III-Le regret du Nord


Ce mouvement fonctionne de par sa brièveté comme la leçon de morale qui doit clore l’histoire comprise en filigrane dans les mouvements qui précèdent et corrobore également la construction allégorique. D’ailleurs la locution adverbiale « au moins » à valeur de litote dénote une clausule. Le présent de vérité générale corrobore lui aussi cette idée de bilan, de conclusion : « ça vous conserve les viandes…ils sont pales les gens du nord », tout comme le recours à la phrase nominale « entre un suédois et un jeune homme peu de différence » où l’absence du verbe participe de la brièveté et la certitude du propos.

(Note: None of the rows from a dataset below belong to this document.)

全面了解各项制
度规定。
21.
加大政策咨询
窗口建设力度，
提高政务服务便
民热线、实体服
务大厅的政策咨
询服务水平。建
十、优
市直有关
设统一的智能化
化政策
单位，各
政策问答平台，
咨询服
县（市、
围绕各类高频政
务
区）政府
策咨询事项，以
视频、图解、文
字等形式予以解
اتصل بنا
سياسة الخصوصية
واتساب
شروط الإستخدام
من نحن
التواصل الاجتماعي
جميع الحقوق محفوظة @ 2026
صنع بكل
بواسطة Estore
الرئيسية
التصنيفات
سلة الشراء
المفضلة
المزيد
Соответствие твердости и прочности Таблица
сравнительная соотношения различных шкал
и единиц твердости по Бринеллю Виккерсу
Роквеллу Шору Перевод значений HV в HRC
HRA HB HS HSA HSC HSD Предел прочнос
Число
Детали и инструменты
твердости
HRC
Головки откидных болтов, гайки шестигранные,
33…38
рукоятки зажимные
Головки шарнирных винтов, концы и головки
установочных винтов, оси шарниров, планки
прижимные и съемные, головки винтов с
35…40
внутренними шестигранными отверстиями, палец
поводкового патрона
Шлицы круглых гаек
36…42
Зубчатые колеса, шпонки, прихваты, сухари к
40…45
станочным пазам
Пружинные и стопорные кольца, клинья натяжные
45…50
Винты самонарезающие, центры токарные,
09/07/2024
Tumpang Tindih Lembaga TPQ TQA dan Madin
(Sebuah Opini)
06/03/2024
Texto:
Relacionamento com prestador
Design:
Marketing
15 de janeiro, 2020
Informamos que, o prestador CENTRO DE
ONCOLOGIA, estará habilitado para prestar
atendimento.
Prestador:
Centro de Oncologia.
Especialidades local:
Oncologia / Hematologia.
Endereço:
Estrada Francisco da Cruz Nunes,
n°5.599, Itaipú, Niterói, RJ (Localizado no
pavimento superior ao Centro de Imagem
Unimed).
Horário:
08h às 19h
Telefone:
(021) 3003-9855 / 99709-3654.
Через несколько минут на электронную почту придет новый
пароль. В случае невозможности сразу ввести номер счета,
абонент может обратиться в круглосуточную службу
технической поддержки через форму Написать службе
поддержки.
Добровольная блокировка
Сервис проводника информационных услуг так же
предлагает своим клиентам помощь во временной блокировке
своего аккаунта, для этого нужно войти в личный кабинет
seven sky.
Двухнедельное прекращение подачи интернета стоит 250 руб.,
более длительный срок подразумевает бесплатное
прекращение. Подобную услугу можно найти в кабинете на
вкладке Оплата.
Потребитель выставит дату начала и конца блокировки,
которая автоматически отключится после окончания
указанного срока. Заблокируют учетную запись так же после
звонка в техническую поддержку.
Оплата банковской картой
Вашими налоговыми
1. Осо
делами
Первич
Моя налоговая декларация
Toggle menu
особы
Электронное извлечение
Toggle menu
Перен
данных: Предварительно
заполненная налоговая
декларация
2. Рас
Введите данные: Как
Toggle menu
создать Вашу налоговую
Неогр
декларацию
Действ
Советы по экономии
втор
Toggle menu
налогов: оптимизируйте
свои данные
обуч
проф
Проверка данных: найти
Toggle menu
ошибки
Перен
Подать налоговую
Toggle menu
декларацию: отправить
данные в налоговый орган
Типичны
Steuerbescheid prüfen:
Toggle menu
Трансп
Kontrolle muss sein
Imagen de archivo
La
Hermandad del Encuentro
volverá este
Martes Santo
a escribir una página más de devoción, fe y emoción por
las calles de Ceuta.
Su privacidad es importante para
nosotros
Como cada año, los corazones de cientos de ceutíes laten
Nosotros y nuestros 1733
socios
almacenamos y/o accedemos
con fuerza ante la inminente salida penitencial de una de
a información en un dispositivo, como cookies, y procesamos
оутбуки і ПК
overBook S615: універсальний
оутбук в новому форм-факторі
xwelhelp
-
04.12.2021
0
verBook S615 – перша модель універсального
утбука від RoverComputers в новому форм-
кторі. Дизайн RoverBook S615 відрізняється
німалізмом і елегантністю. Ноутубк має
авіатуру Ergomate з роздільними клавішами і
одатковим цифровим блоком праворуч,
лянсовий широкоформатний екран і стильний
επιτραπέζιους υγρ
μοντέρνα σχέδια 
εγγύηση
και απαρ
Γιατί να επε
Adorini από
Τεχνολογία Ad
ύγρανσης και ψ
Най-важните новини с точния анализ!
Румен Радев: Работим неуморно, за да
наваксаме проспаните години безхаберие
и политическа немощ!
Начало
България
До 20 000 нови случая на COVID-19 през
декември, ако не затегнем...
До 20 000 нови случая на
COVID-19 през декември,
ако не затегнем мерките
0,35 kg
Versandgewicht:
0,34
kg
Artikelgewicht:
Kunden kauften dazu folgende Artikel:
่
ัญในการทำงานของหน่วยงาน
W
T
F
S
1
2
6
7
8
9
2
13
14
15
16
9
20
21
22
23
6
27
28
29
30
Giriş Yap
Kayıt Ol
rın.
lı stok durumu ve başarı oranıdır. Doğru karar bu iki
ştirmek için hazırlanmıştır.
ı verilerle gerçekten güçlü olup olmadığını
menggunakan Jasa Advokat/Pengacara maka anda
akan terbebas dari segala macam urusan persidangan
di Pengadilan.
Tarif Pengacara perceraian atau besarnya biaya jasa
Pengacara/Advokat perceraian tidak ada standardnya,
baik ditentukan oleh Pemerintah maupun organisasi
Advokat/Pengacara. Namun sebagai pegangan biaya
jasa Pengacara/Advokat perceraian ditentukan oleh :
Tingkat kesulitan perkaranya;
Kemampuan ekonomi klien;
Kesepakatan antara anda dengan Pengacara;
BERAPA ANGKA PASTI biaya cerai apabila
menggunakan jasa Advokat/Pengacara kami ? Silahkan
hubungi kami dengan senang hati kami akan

On assiste à un éloge du nord qui prend soin de ses habitants. Par contre ,l’adversatif « mais » introduit des propos qui ciblent dans la ligne de mire moins le sud comme espace pestilentiel que le « colonial »en tant que guerrier - matamore auquel les vermicelles réservent une mort horrible : « sacs à larves », épiphonème qui fonctionne lui aussi comme une litote caractéristique du discours transitif.


Conclusion


S’il est vrai que le texte est un type à dominante descriptive, il n’en demeure pas moins vrai que nous sommes en présence d’un discours transitif. La visée argumentative est facilement perceptible à travers le récit de ce voyage vers l’Afrique , allégorie d’une vraie décente aux enfers . L’ironie , les multiples exclamations et interlocutions ,les portraits dressés avec des expressions intensives développent par là même une critique un peu timide du colonialisme européen.